L’ancien Premier ministre, aujourd’hui député national, vient de claquer la porte des audiences. Il ne mettra plus les pieds devant les juges tant que ses immunités parlementaires ne seront pas levées, conformément à la Constitution. Un geste fort, mais surtout une gifle institutionnelle qui annonce une crise de confiance entre deux piliers de l’État.

Ce bras de fer, loin d’être anodin, soulève une question de fond : la République démocratique du Congo respecte-t-elle réellement les règles qu’elle s’est elle-même données ? Car ici, ce n’est plus seulement le citoyen Matata Ponyo qui est concerné, mais le député national, investi d’un mandat populaire, protégé par la Constitution et par un règlement intérieur que certains semblent vouloir contourner.

Le lundi 21 Avril, cet ancien premier ministre Congolais sous le régime Kabila a adressé une correspondance à la Cour constitutionnelle, dans laquelle il rappelle qu’aucune levée de son immunité parlementaire n’a été actée pour que la cour le poursuive. Plus encore, il évoque la décision de la plénière du 17 avril 2025 qui a déclaré les poursuites engagées contre lui comme étant « inconstitutionnelles ». Une prise de position claire, portée par Vital Kamerhe lui-même, président de l’Assemblée nationale, qui attend toujours une motivation juridique officielle de la Cour avant d’envisager la suite.

En intervenant le 17 Avril au cours d’une plénière, Vital Kamerhe, Président de l’Assemblée Nationale, a invité la Cour a adressé une correspondance aux députés. La cour devrait également motiver les raisons des poursuites contre Matata.

Le silence de la Cour constitutionnelle pourrait bien être perçu comme une forme de mépris envers l’Assemblée, ce qui ouvre la voie à un véritable conflit d’autorité.

Matata Ponyo avait souligné toujours le 17 Avril, qu’un juge à la Cour Constitutionnelle avait maintes fois rappelé que les immunités, il en existe pour les députés de la majorité et pour celles de l’opposition. De propos que les élus du peuple de toutes tendances n’avaient pas admis.

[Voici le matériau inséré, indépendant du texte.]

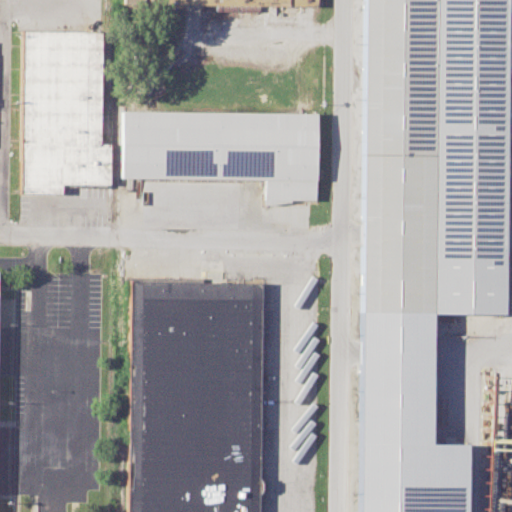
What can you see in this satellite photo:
building: (224, 2)
building: (220, 3)
building: (59, 111)
building: (55, 112)
building: (223, 147)
building: (218, 151)
building: (427, 156)
building: (422, 229)
road: (171, 240)
road: (341, 256)
road: (285, 377)
building: (191, 397)
building: (188, 398)
building: (400, 422)
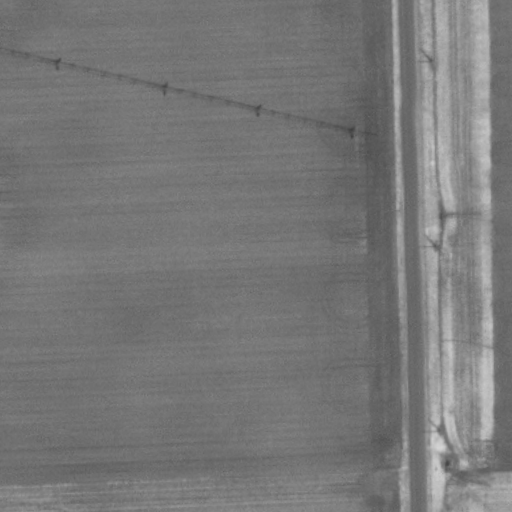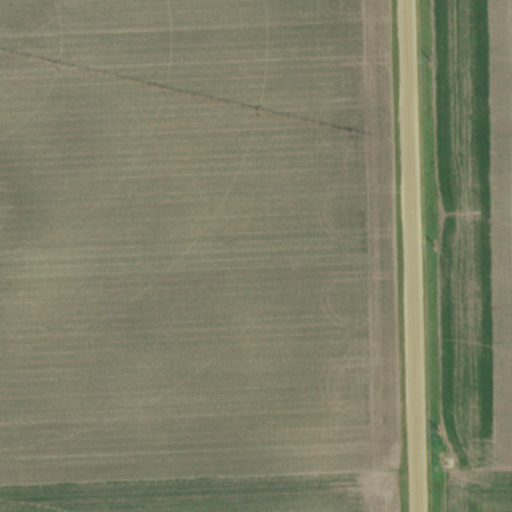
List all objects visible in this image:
crop: (506, 164)
crop: (182, 242)
road: (408, 256)
crop: (473, 256)
crop: (201, 495)
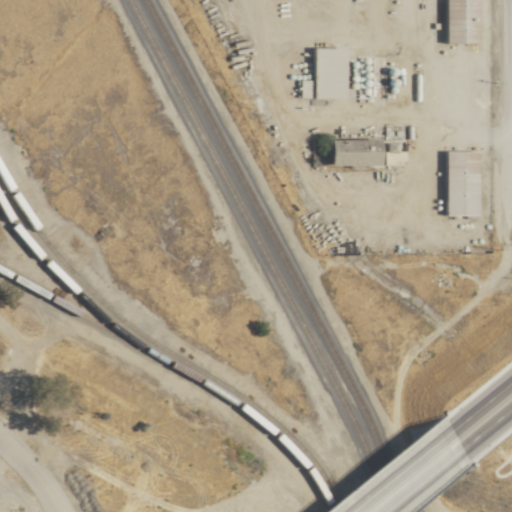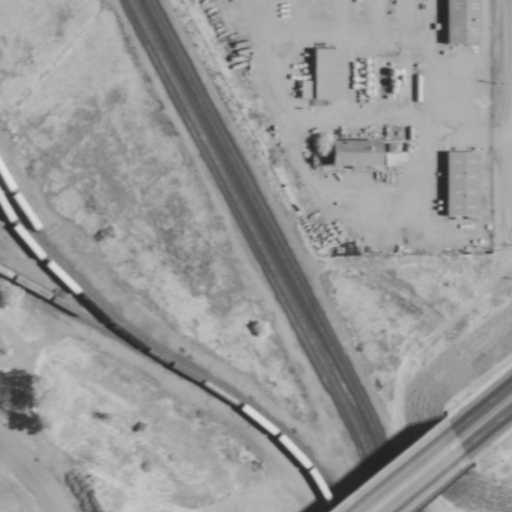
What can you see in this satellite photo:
building: (454, 21)
building: (318, 74)
road: (509, 90)
building: (359, 151)
building: (455, 182)
railway: (264, 256)
railway: (281, 256)
railway: (74, 292)
railway: (166, 350)
railway: (184, 372)
road: (479, 407)
road: (486, 426)
road: (493, 469)
road: (33, 471)
road: (398, 473)
road: (421, 479)
building: (6, 509)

Et dans ce climat de suspicion croissante, l’opinion publique s’interroge : la justice cherche-t-elle à instrumentaliser le droit pour atteindre Matata Ponyo ? Ou assiste-t-on à une tentative de l’Assemblée nationale de protéger un des siens au mépris de la vérité judiciaire ?

Pendant ce temps, la machine judiciaire continue d’avancer. La prochaine audience est fixée au 23 avril, sans Matata, mais avec d’autres prévenus. Un procès sans principal accusé, mais avec un débat national qui enfle.

La République serait bien avisée d’éviter une guerre des institutions. Car si la légalité est bafouée d’un côté comme de l’autre, c’est l’État de droit qui en sortira affaibli.